第3話 恋するリカちゃん
お洋服ストリート。お洋服ラボ。
魔法の仕立て屋本店。
ここでは、魔法のワンピースをレンタルできる。
恋を叶える魔法のワンピース。
しかし、レンタル料金は、高額。100万円。
絶対、無理な詐欺店舗。
だけど、恋を叶えたい女の娘は、叶えてしまった。
“大好きな来斗くんとのお付き合い”
果たして、1万円ずつの減額のため、お客さまを集めることになったのだった。
第3話 恋するリカちゃん
お洋服市立普段着高等学校。
ケイたち双子と来斗くんの通う高校。
「宝塚リカさん。

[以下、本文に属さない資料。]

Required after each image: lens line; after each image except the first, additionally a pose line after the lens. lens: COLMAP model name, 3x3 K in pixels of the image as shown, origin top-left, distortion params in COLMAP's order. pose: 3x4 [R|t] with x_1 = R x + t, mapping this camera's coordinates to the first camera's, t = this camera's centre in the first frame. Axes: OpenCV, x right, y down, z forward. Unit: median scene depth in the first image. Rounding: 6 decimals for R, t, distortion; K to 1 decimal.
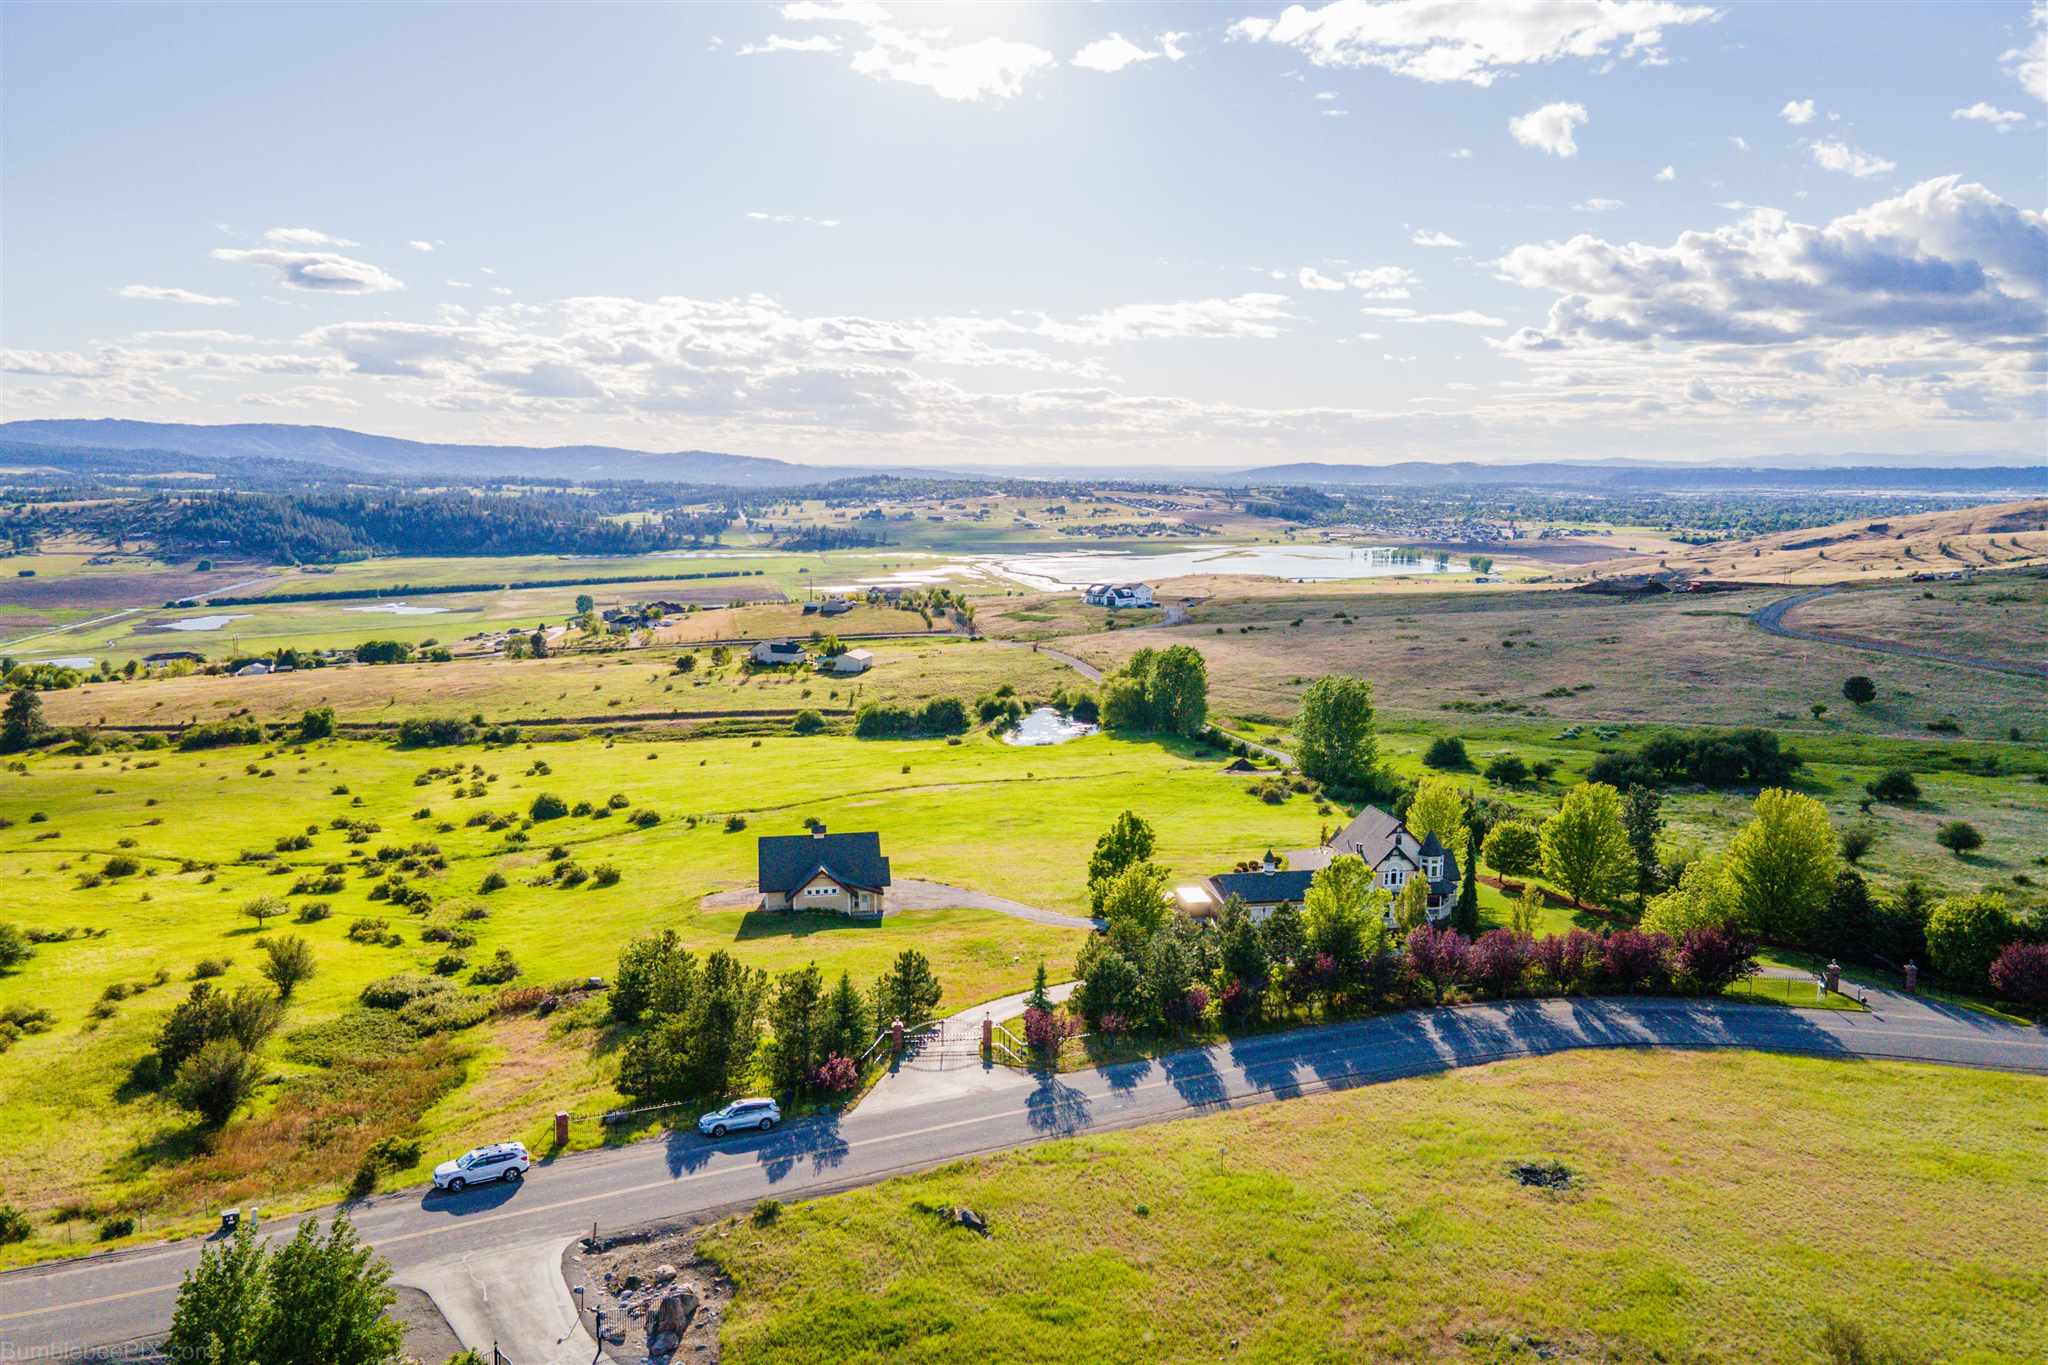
lens RADIAL K [[1487.3, 0, 1026.9], [0, 1487.3, 711.5], [0, 0, 1]] dist [0.022292, 0.031897]
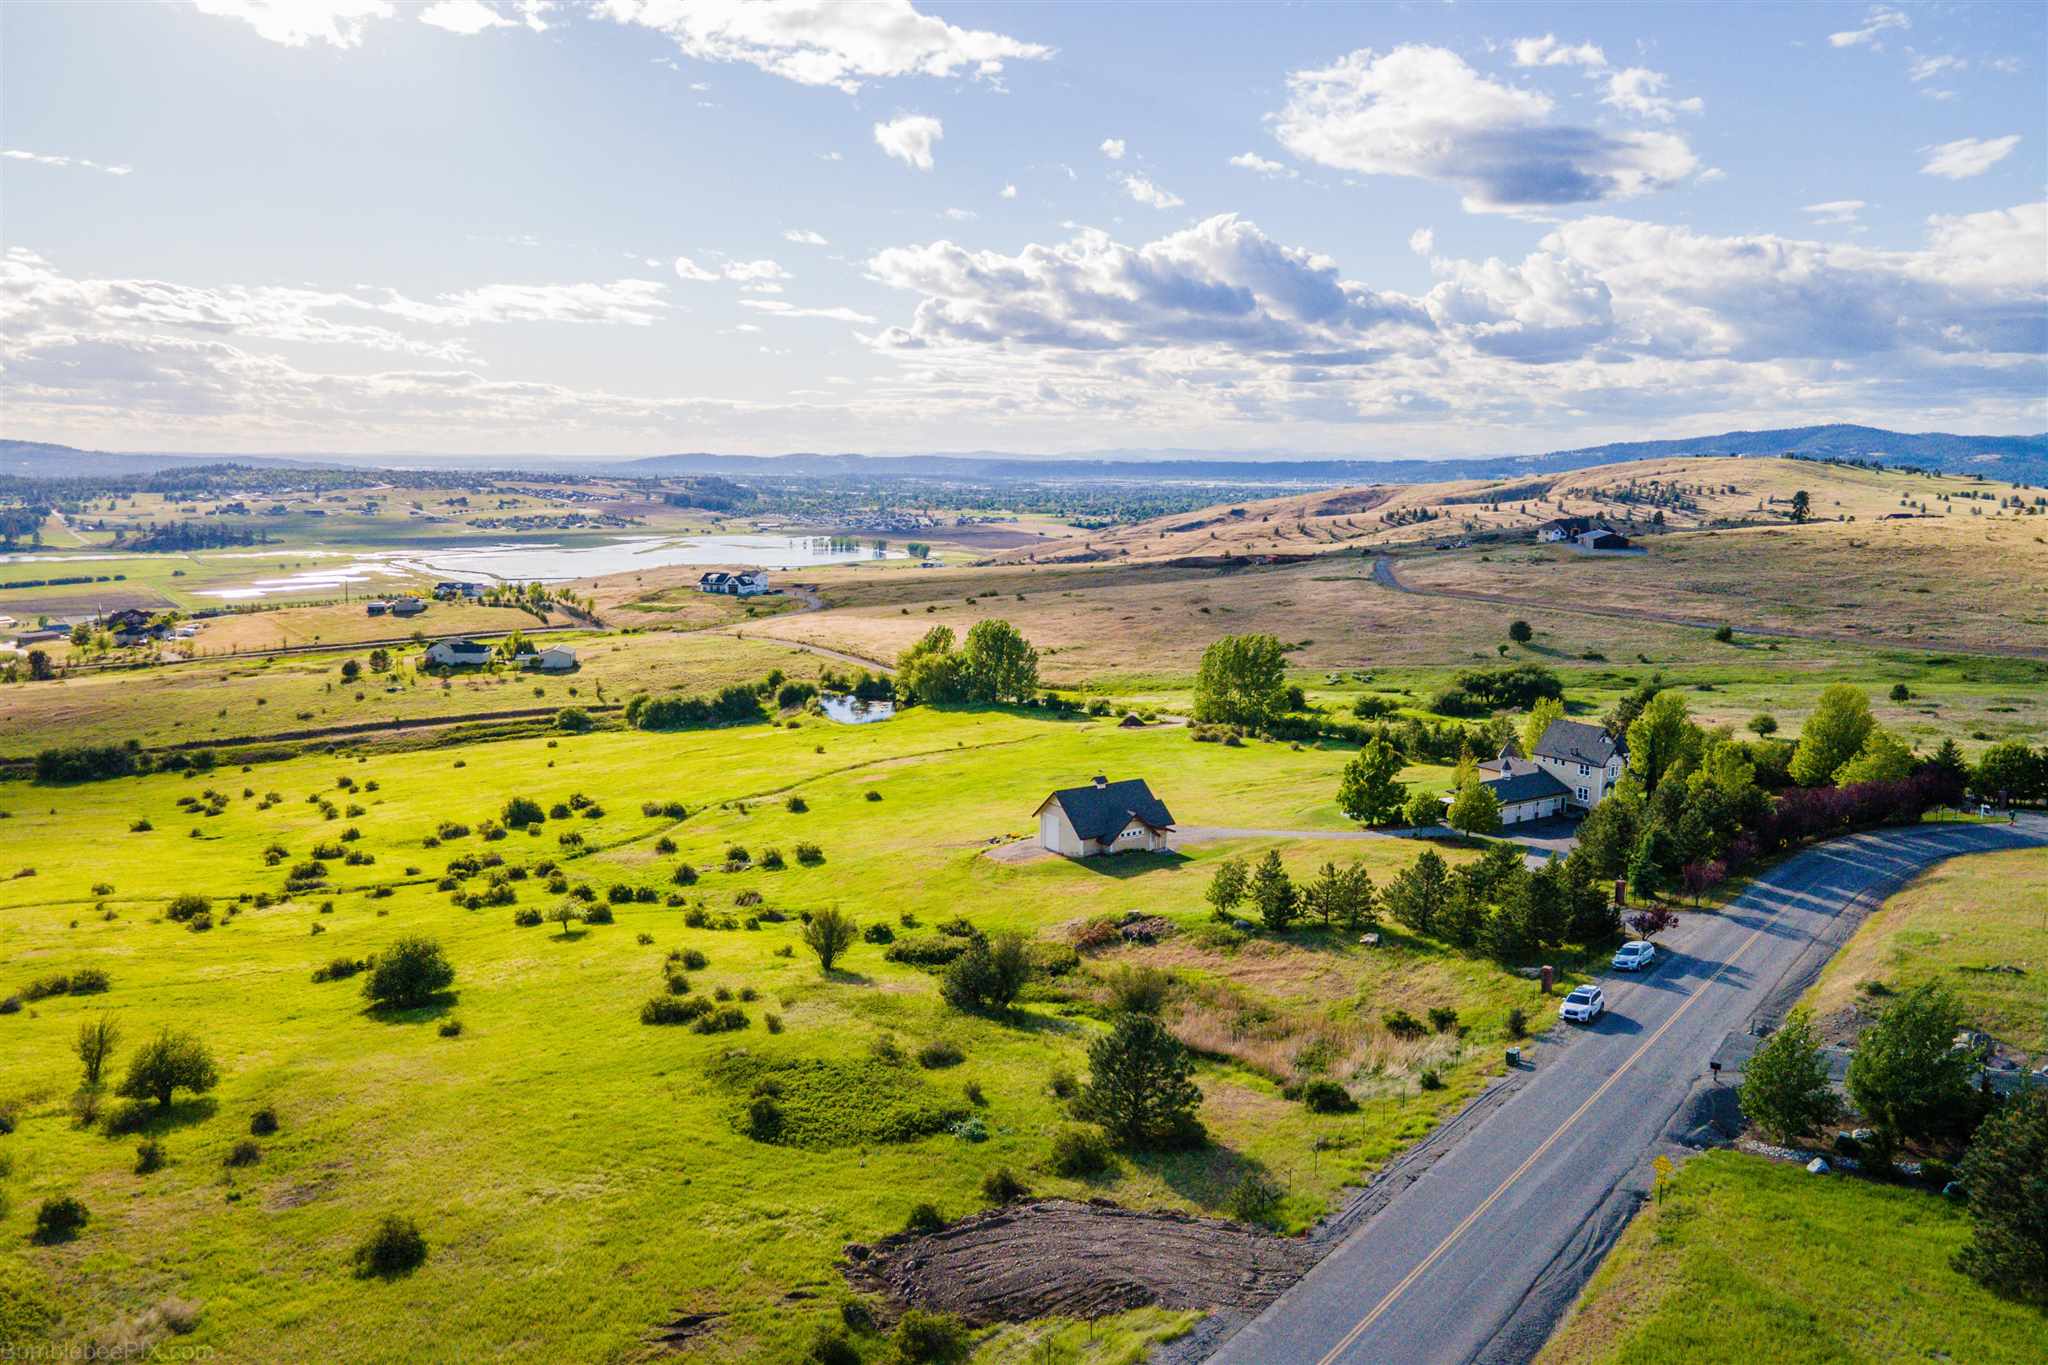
lens RADIAL K [[1487.3, 0, 1028.5], [0, 1487.3, 698.9], [0, 0, 1]] dist [0.022292, 0.031897]
pose [[0.919523, -0.061924, 0.388126, -0.035370], [0.062857, 0.997969, 0.010306, 0.000308], [-0.387977, 0.014920, 0.921548, 0.001057]]
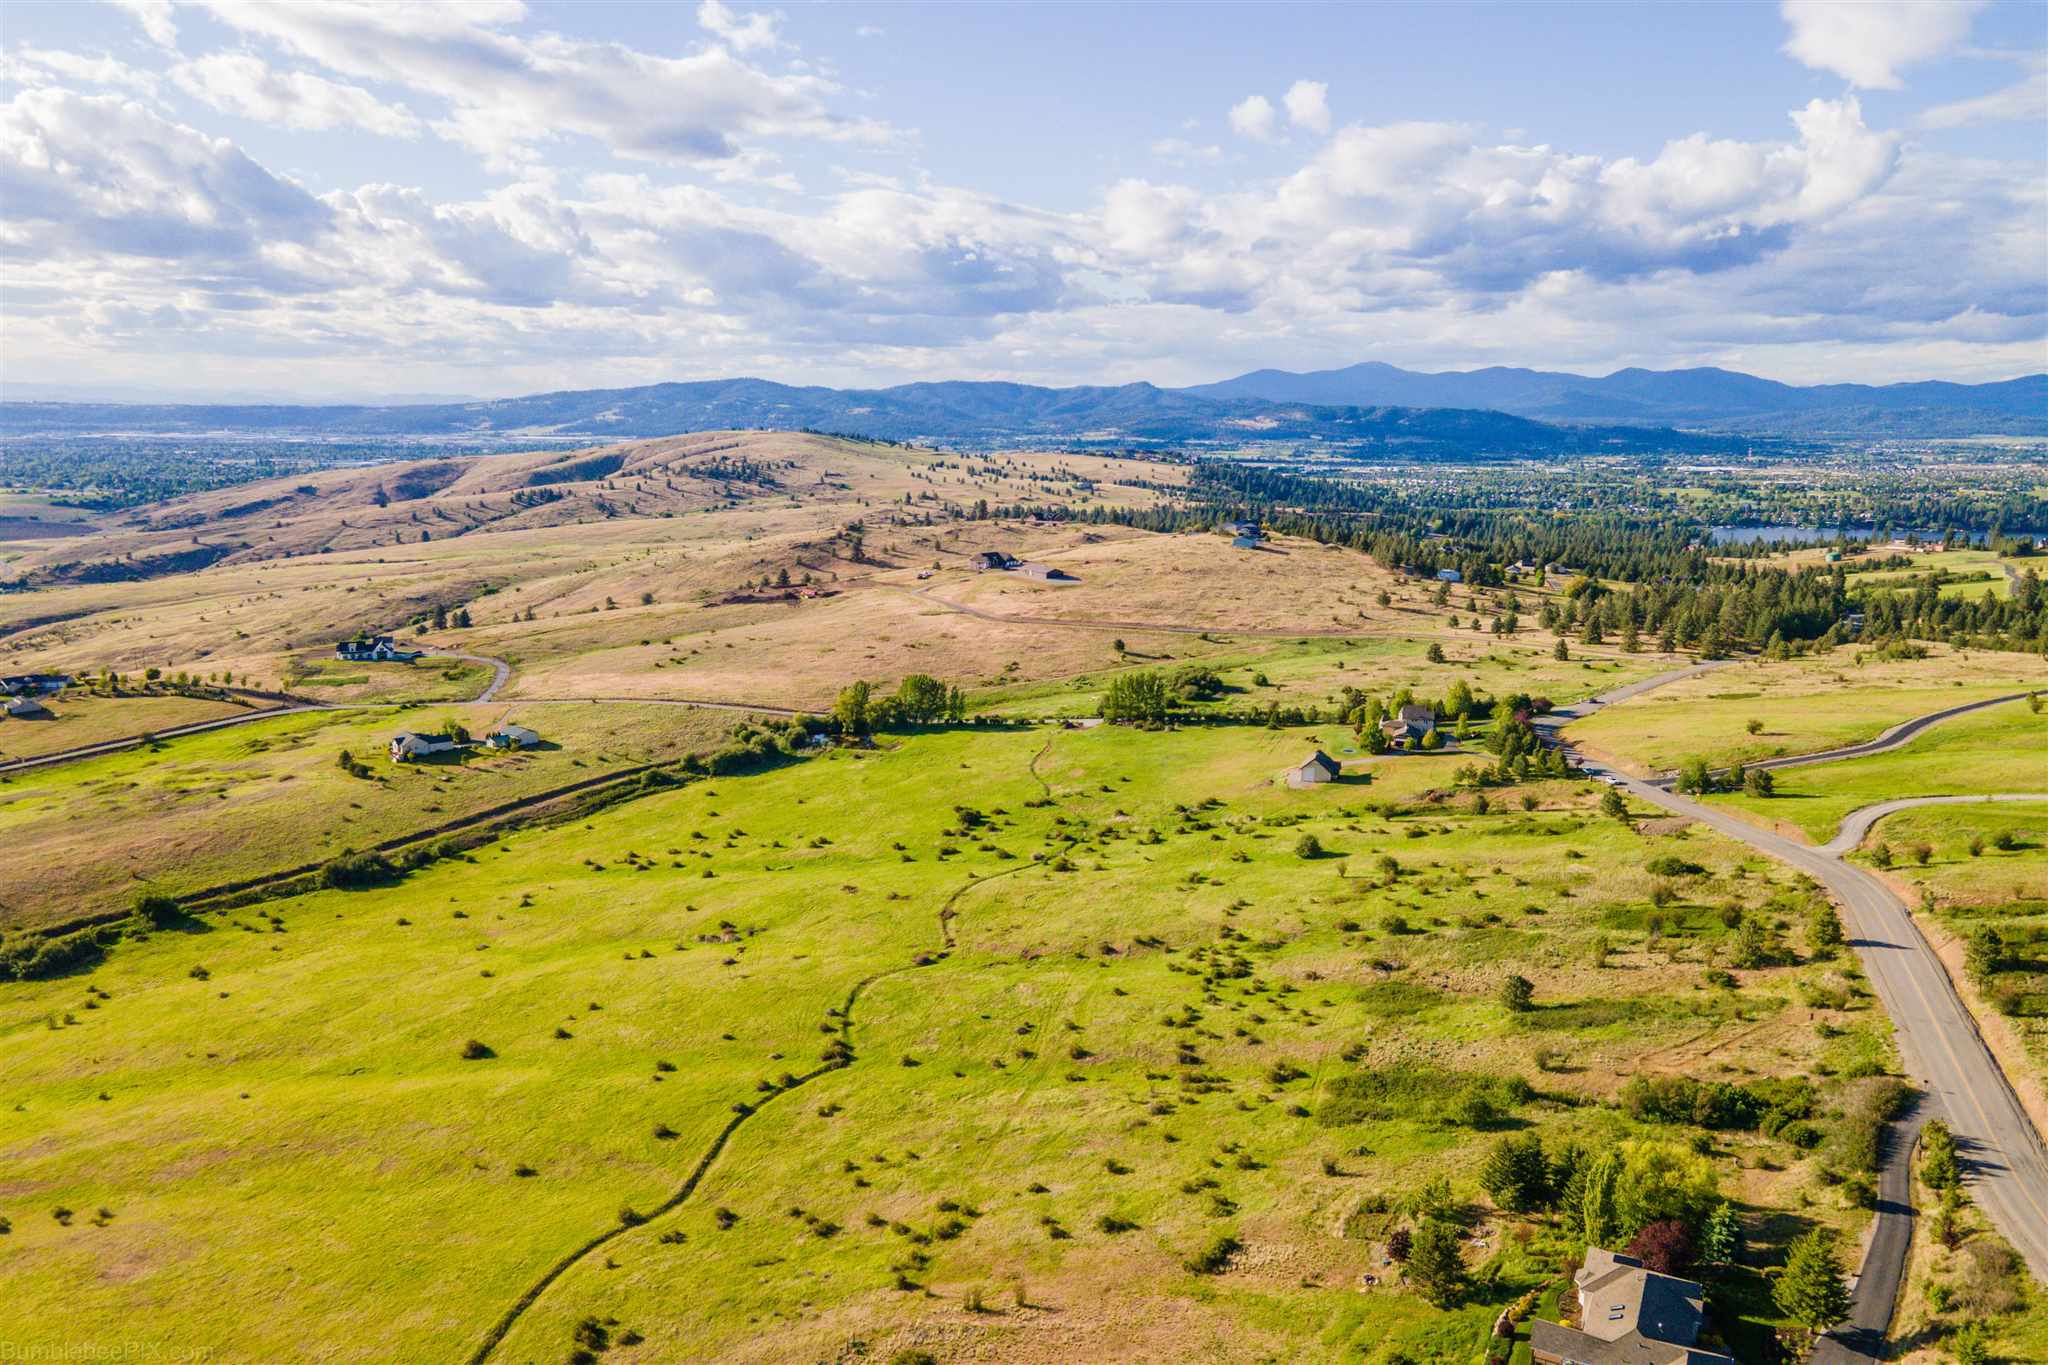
lens RADIAL K [[1487.3, 0, 1033.5], [0, 1487.3, 682.4], [0, 0, 1]] dist [0.022292, 0.031897]
pose [[0.453232, -0.165808, 0.875836, -0.163943], [0.141875, 0.983441, 0.112760, -0.025694], [-0.880030, 0.073153, 0.469251, 0.008695]]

この高校で一番のお金持ちのお嬢さま」
ケイは、100万円を請求されても大丈夫な女子生徒を探していた。
「一番のお金持ちか〜。確かに、レンタル料金支払えそうだね〜」
「元々は、ミイが悪いんだよ。高額なレンタル料金のワンピースを借りてくるから」
「え〜。ケイは、来斗くんとお付き合いできるようになったじゃ〜ん」
「そうだけど…」
憧れの来斗くんと昼食タイム。
楽しかった。
お客さま探しを手伝うと言ってもらった。
そんなこと大丈夫って断わった。
ひとまず、双子の妹ミイと頑張るつもりだ。
宝塚リカさんは、優雅で豪華なお嬢さま女子生徒。
いつも、専属メイドを連れて、歩いている。
「わたくしに、何か御用ですの?」
話しかけてしまった。
高飛車なしゃべり方だ。上流階級っぽい。
「言いにくいんだけど…」
「好きな人いる〜?」
「!」
宝塚リカさんは、驚いた顔をしている。
「何故、わかるんですの?」
驚いた顔をしている。
何故って、いうか。魔法の仕立て屋さんのレンタル料金の支払いのため、お客さまを探していることを話した。

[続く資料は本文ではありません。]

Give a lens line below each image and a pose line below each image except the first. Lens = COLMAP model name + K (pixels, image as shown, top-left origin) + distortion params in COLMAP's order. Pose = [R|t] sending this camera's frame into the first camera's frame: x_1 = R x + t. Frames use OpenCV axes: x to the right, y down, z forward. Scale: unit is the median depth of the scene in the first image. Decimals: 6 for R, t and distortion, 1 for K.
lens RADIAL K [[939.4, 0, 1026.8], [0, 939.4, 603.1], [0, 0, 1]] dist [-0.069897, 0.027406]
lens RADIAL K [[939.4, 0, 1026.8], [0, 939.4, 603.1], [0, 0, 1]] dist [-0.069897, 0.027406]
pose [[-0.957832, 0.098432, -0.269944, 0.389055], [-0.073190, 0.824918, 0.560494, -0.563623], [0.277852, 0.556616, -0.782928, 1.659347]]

魔法の仕立て屋さんが、本当にあることに、宝塚リカさんは、さらに驚いていた。
「わたくしの恋の相手、わかりますの?」
宝塚リカさんは、自分の好きな相手への恋は、絶対に実らないという。
「でも、魔法の仕立て屋さんは、本当に恋を叶えてくれたんだよ」
ケイは、憧れの来斗くんとお付き合いをはじめた。
「それは、現実の恋ですわ」
「え?」
どうやら、宝塚リカさんの相手は、ちょっと違うらしい。
「わたくし、乙女ゲームの騎士様に恋をしてるんですの」
宝塚リカさんは、乙女ゲーム。
つまり、ゲームの中の男の子に恋をしているのだった。
「それが叶うのなら、100万円だろうと支払えますわ」
それは、魔法の仕立て屋さんの出番は無さそうだ。
昼食タイム。
「…で、駄目だったの?」
カッコいい来斗くんが、話を聞いてくれる。
黙ってうなづくケイ。
カッコいい来斗くん。大好きな来斗くん。
ケイは、現実に、こんなに好きな人がいる。
「乙女ゲームって、女の娘にすごく人気があるんだよね。そのお願いは魔法の仕立て屋さんは叶えてくれないのかな」
来斗くんが、首をかしげている。
魔法のワンピースで、ゲームの中の男の子とお付き合いできるようには、ならないと思われる。
「無理だよ」
「無理じゃないかもしれないよ」
ケイは、来斗くんと魔法の仕立て屋に問い合わせに行くことにした。